Vulnerability report fails to load for large groups/projects

Summary

The group-level and project-level dashboards are both failing with an internal server error.

image

The instance query works:

image

Steps to reproduce

Use graphql explorer to run the queries above.

Example Project

gitlab-org/gitlab

What is the current bug behavior?

500 error

What is the expected correct behavior?

Response with data.

Relevant logs and/or screenshots

Output of checks

Results of GitLab environment info

Expand for output related to GitLab environment info

(For installations with omnibus-gitlab package run and paste the output of:
`sudo gitlab-rake gitlab:env:info`)

(For installations from source run and paste the output of:
`sudo -u git -H bundle exec rake gitlab:env:info RAILS_ENV=production`)

Results of GitLab application Check

Expand for output related to the GitLab application check

(For installations with omnibus-gitlab package run and paste the output of: sudo gitlab-rake gitlab:check SANITIZE=true)

(For installations from source run and paste the output of: sudo -u git -H bundle exec rake gitlab:check RAILS_ENV=production SANITIZE=true)

(we will only investigate if the tests are passing)

Possible fixes

[5:21 PM] I think the problem is, it’s trying to load all the vulnerability_occurrences records for all the scanners into the memory and then doing the distinct on them. Since we have lots of records in the vulnerability_occurrences table, it’s causing the read amplification.

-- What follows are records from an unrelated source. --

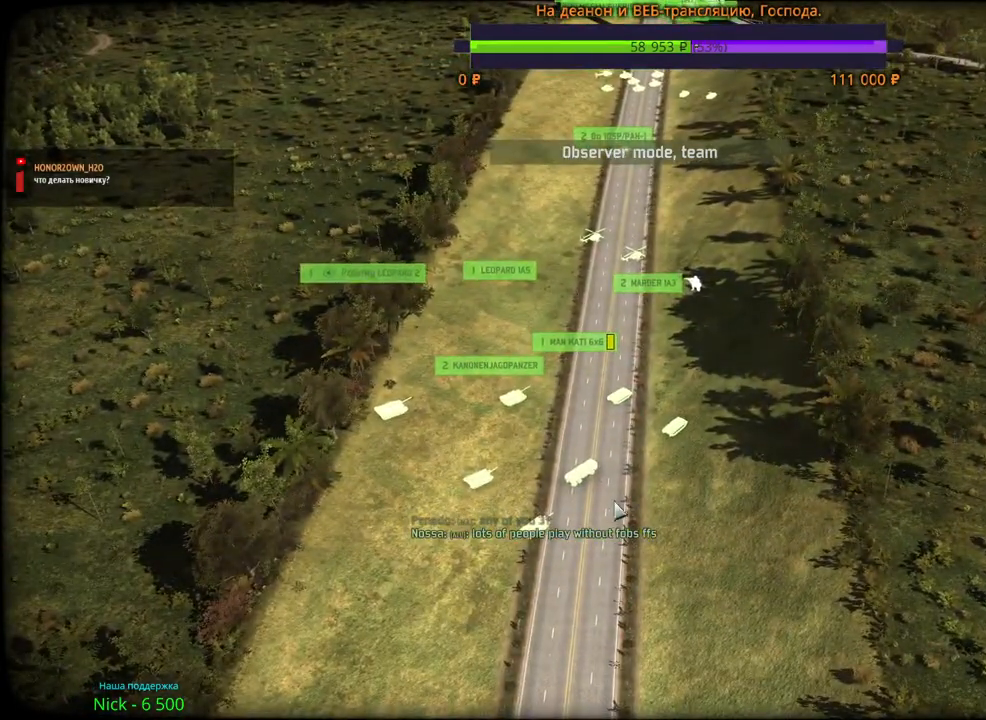
{"keys": [], "mouse": [], "events": []}
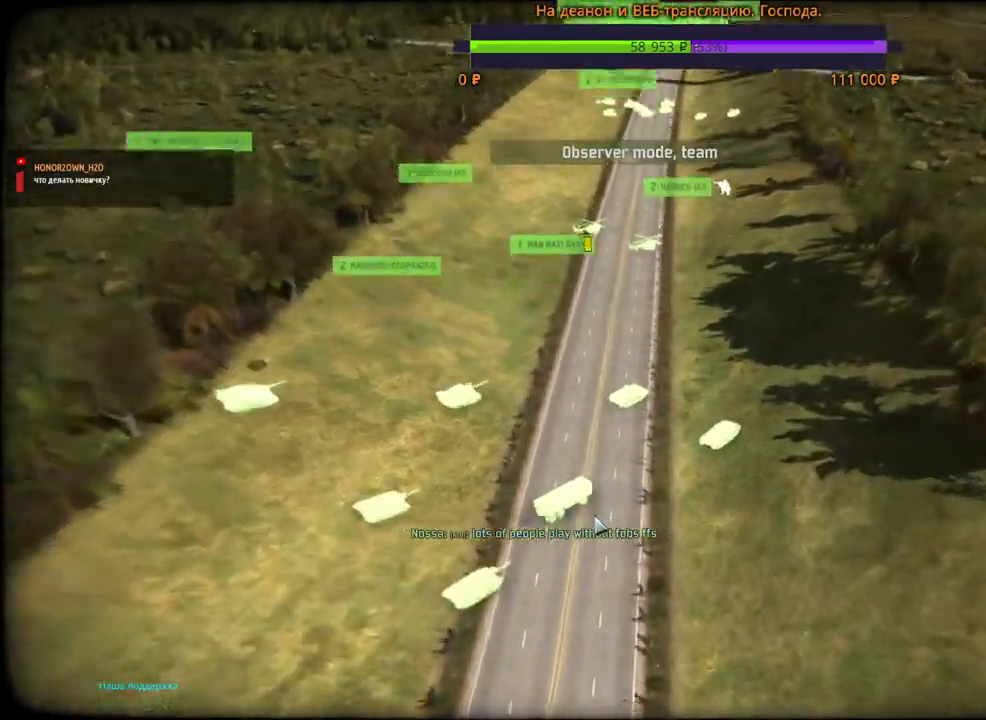
{"keys": [], "mouse": [], "events": []}
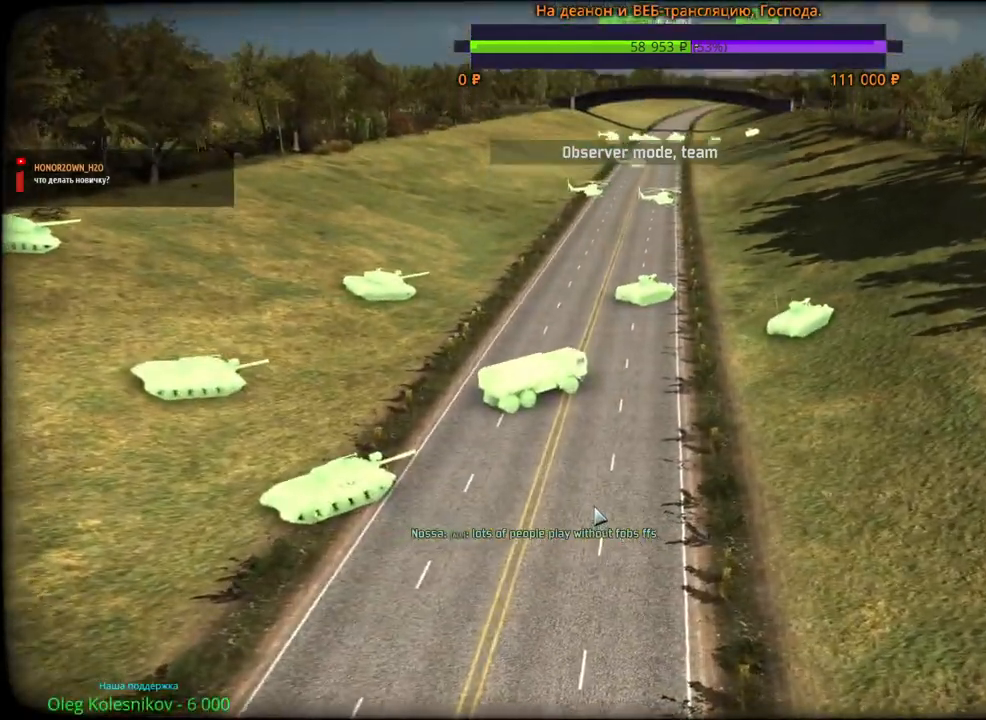
{"keys": [], "mouse": ["wheel"], "events": [[200, "mouse_wheel", "down"], [350, "mouse_wheel", "up"], [500, "mouse_wheel", "down"]]}
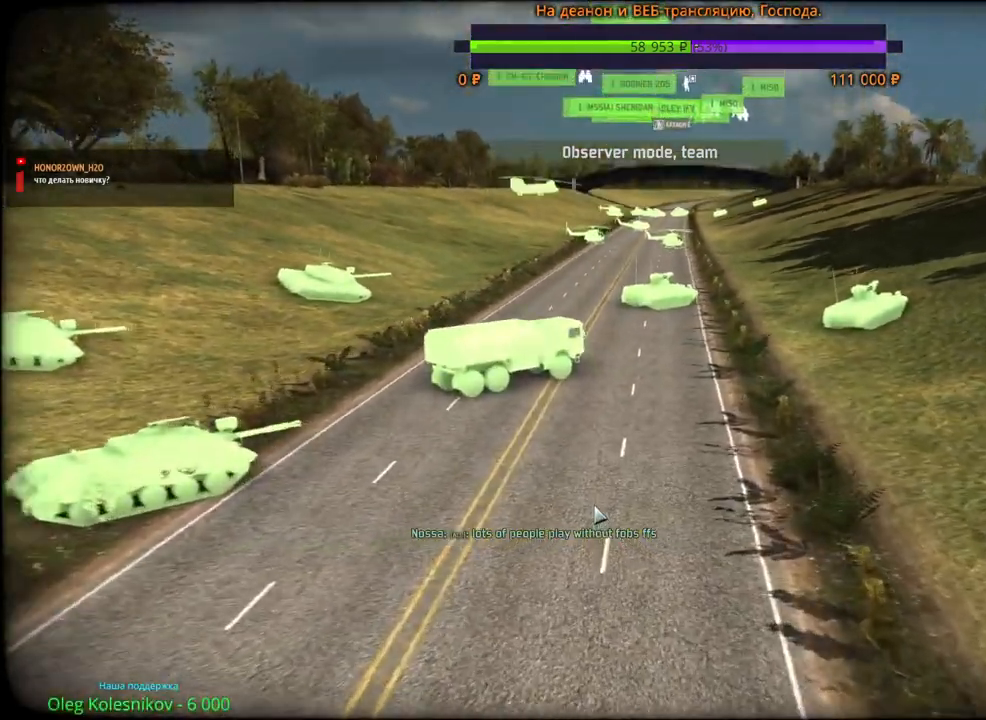
{"keys": [], "mouse": [], "events": [[150, "mouse_wheel", "up"]]}
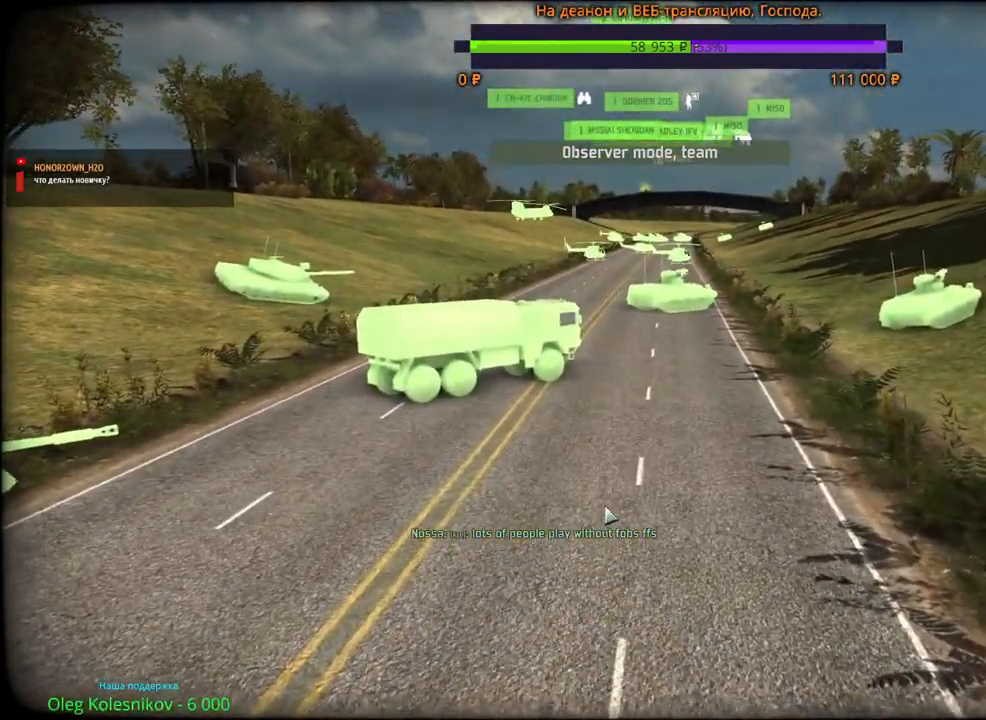
{"keys": [], "mouse": [], "events": [[83, "mouse_wheel", "down"], [133, "mouse_wheel", "up"]]}
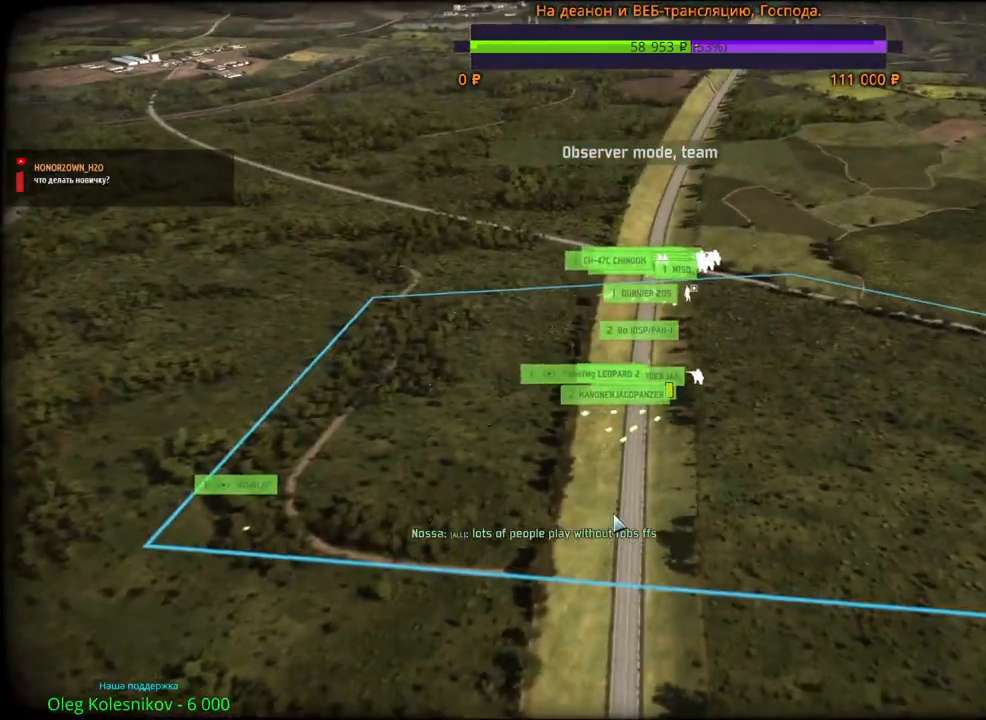
{"keys": [], "mouse": [], "events": [[33, "w", "down"], [200, "w", "up"]]}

[5:21 PM] The original query is running around ~350ms on postgres.ai but the one with the lateral join is running around ~13ms.

SELECT 
  DISTINCT ON ("vulnerability_scanners"."external_id", "report_types"."report_type")
  "vulnerability_scanners".*,
  report_types.report_type
FROM "vulnerability_scanners"
INNER JOIN LATERAL (SELECT report_type FROM vulnerability_occurrences WHERE vulnerability_occurrences.scanner_id = vulnerability_scanners.id LIMIT 1) AS report_types ON TRUE
WHERE 
  "vulnerability_scanners"."project_id" IN (SELECT "projects"."id" FROM "projects" WHERE "projects"."namespace_id" IN (WITH RECURSIVE "base_and_descendants" AS ((SELECT "namespaces".* FROM "namespaces" WHERE "namespaces"."type" = 'Group' AND "namespaces"."id" = 9970) UNION (SELECT "namespaces".* FROM "namespaces", "base_and_descendants" WHERE "namespaces"."type" = 'Group' AND "namespaces"."parent_id" = "base_and_descendants"."id")) SELECT "id" FROM "base_and_descendants" AS "namespaces") AND "projects"."archived" = FALSE AND "projects"."pending_delete" = FALSE)
ORDER BY 
  "vulnerability_scanners"."external_id" ASC;

/cc @mparuszewski @dftian @matt_wilson @lkerr